Registration of political parties under Section 29A of the RP Act, 1951

 

What to study?

For Prelims and Mains: Registration of political parties and provisions governing them, benefits of registration.

 

Context:The Election Commission of India has declared the National People’s Party as a national party. This made the NPP, formed in 2013, the first from the north-eastern region to earn the tag.

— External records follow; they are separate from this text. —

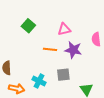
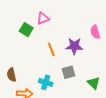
pink triangle: (64, 29) -> (43, 18), moved
orange line: (50, 49) -> (51, 49), turned 72

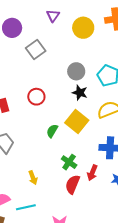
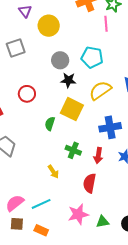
yellow circle: (83, 28) -> (49, 26), moved
gray square: (36, 50) -> (16, 48), turned 30
yellow arrow: (33, 178) -> (53, 172), moved
red semicircle: (73, 184) -> (90, 183), moved

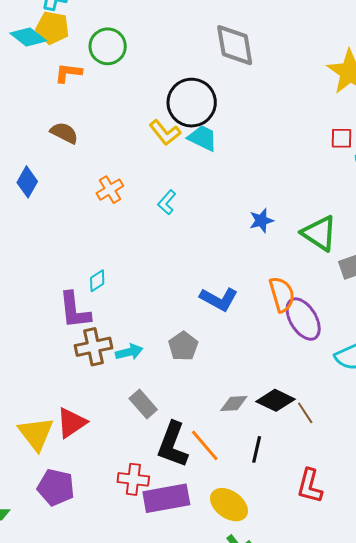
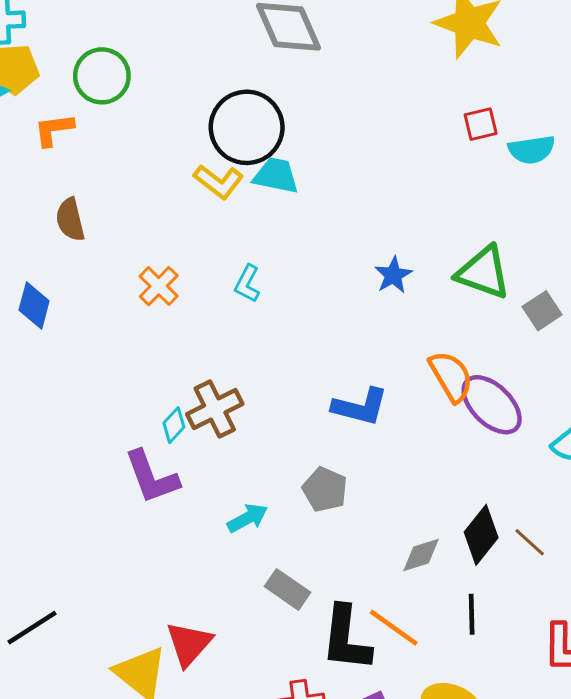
brown semicircle: (64, 133) -> (70, 220), turned -116
brown cross: (93, 347) -> (215, 409), moved
black diamond: (275, 400) -> (481, 535), turned -63

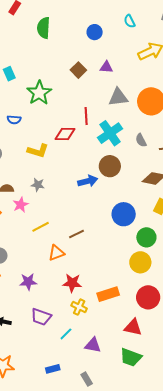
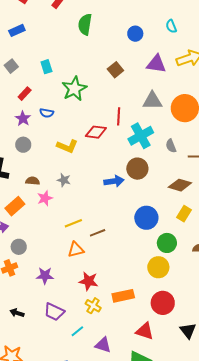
purple triangle: (106, 67) -> (156, 64), moved, size x1.5
yellow line: (41, 227) -> (73, 223), moved

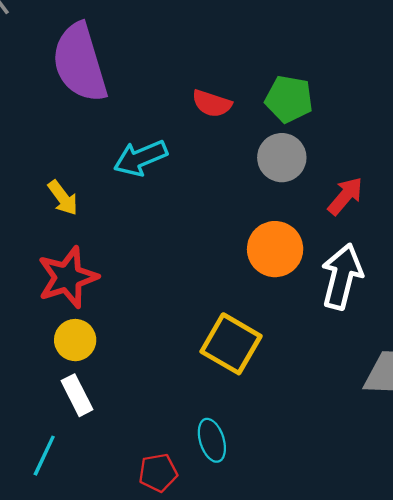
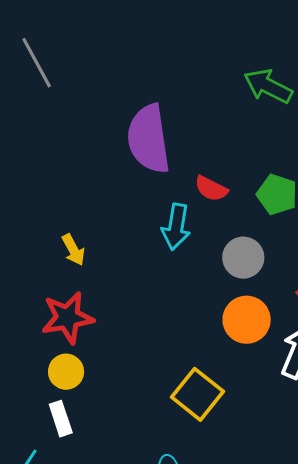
purple semicircle: (80, 63) -> (149, 139), moved
cyan arrow: (141, 158) -> (176, 227), moved, turned -66
gray circle: (282, 158) -> (243, 258), moved

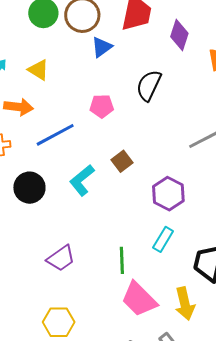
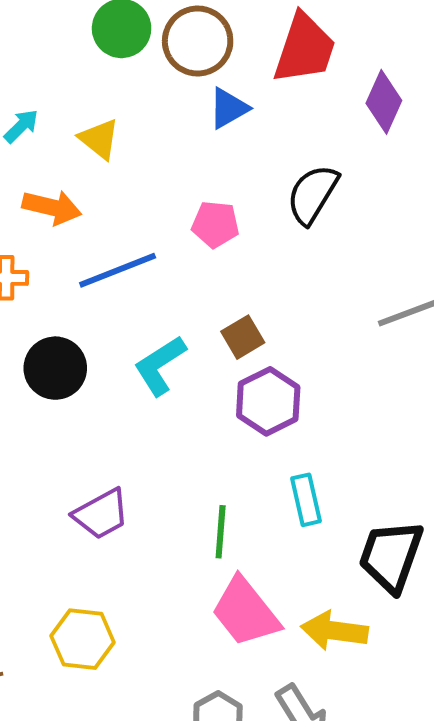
purple hexagon: (168, 194) -> (268, 401), moved
cyan rectangle: (163, 239) -> (306, 500), turned -50
yellow arrow: (185, 304) -> (334, 631), turned 104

The NPP is recognised as a State party in Arunachal Pradesh, Manipur, Meghalaya and Nagaland.

 

Registration of political parties:

Registration of Political parties is governed by the provisions of Section 29A of the Representation of the People Act, 1951. A party seeking registration under the said Section with the Commission has to submit an application to the Commission within a period of 30 days following the date of its formation as per guidelines prescribed by the Election Commission of India in exercise of the powers conferred by Article 324 of the Commission of India and Section 29A of the Representation of the People Act, 1951.

 

To be eligible for a ‘National Political Party of India,’ the Election Commission has set the following criteria:

  1. It secures at least six percent of the valid votes polled in any four or more states, at a general election to the House of the People or, to the State Legislative Assembly; and
  2. In addition, it wins at least four seats in the House of the People from any State or States. OR
  3. It wins at least two percent seats in the House of the People (i.e., 11 seats in the existing House having 543 members), and these members are elected from at least three different States.

 

To be eligible for a ‘State Political Party,’ the Election Commission has set the following criteria:

  1. It secures at least six percent of the valid votes polled in the State at a general election, either to the House of the People or to the Legislative Assembly of the State concerned; and
  2. In addition, it wins at least two seats in the Legislative Assembly of the State concerned. OR
  3. It wins at least three percent (3%) of the total number of seats in the Legislative Assembly of the State, or at least three seats in the Assembly, whichever is more.

 

Benefits:

  • If a party is recognised as a State Party’, it is entitled for exclusive allotment of its reserved symbol to the candidates set up by it in the State in which it is so recognised, and if a party is recognised as a `National Party’ it is entitled for exclusive allotment of its reserved symbol to the candidates set up by it throughout India.
  • Recognised `State’ and `National’ parties need only one proposer for filing the nomination and are also entitled for two sets of electoral rolls free of cost at the time of revision of rolls and their candidates get one copy of electoral roll free of cost during General Elections.
  • They also get broadcast/telecast facilities over Akashvani/Doordarshan during general elections.
  • Political parties are entitled to nominate “Star Campaigners” during General Elections. A recognized National or State party can have a maximum of 40 “Star campaigners” and a registered un-recognised party can nominate a maximum of 20 ‘Star Campaigners”.
  • The travel expenses of star campaigners are not to be accounted for in the election expense accounts of candidates of their party.